TASK TO CARRY OUT: In the records below, reproduce everything from the line containing "# project-recipes" down to the line containing "- 📫 How to reach me hajiarts@gmail.com", including both of those lines. Leave out the pictures.

Records excerpted from a collection:
######

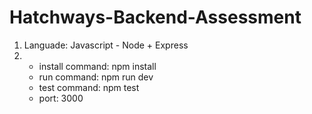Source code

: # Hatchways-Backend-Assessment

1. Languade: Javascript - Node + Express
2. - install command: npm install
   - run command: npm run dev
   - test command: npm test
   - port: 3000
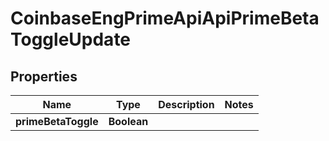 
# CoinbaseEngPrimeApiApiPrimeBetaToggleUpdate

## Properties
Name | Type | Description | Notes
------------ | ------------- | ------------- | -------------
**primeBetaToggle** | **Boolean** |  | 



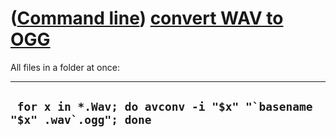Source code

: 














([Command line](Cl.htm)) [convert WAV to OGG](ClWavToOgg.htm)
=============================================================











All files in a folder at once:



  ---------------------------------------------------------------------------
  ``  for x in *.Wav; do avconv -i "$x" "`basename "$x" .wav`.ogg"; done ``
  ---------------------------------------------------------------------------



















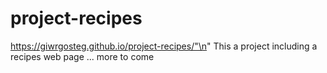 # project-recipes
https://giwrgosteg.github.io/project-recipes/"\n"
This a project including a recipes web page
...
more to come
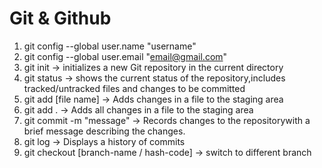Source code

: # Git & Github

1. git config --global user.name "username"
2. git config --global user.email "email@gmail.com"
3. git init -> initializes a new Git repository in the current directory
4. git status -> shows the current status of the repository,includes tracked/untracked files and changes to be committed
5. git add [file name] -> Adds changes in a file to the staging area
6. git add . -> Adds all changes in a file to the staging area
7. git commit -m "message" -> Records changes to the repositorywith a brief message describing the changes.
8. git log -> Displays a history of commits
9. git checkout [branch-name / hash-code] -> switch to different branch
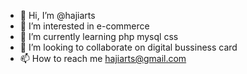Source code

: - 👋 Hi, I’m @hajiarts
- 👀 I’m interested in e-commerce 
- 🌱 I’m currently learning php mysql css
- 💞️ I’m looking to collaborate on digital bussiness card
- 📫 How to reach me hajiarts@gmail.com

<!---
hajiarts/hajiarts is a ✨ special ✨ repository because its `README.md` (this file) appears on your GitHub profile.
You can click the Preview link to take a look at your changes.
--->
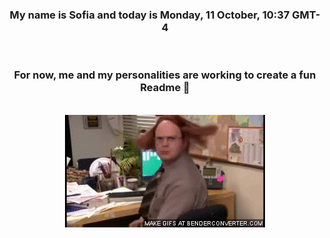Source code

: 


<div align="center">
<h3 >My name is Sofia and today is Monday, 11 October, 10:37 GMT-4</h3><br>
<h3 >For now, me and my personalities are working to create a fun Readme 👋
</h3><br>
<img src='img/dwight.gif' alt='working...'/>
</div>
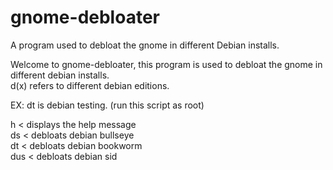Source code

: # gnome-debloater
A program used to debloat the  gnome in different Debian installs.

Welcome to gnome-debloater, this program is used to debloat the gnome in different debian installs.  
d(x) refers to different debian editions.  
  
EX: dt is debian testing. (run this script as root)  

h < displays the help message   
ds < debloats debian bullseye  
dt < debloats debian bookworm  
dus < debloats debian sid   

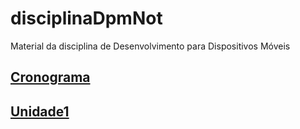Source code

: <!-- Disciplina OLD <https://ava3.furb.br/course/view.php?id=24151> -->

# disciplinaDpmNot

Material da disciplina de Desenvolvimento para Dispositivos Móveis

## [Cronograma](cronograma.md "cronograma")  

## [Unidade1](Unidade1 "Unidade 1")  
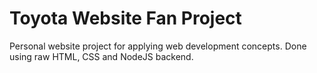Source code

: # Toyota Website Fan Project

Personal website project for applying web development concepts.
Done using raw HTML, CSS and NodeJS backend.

######

RESPONSE AREA:
 # project-recipes
https://giwrgosteg.github.io/project-recipes/"\n"
This a project including a recipes web page
...
more to come
Source code

: # Git & Github

1. git config --global user.name "username"
2. git config --global user.email "email@gmail.com"
3. git init -> initializes a new Git repository in the current directory
4. git status -> shows the current status of the repository,includes tracked/untracked files and changes to be committed
5. git add [file name] -> Adds changes in a file to the staging area
6. git add . -> Adds all changes in a file to the staging area
7. git commit -m "message" -> Records changes to the repositorywith a brief message describing the changes.
8. git log -> Displays a history of commits
9. git checkout [branch-name / hash-code] -> switch to different branch
Source code

: - 👋 Hi, I’m @hajiarts
- 👀 I’m interested in e-commerce 
- 🌱 I’m currently learning php mysql css
- 💞️ I’m looking to collaborate on digital bussiness card
- 📫 How to reach me hajiarts@gmail.com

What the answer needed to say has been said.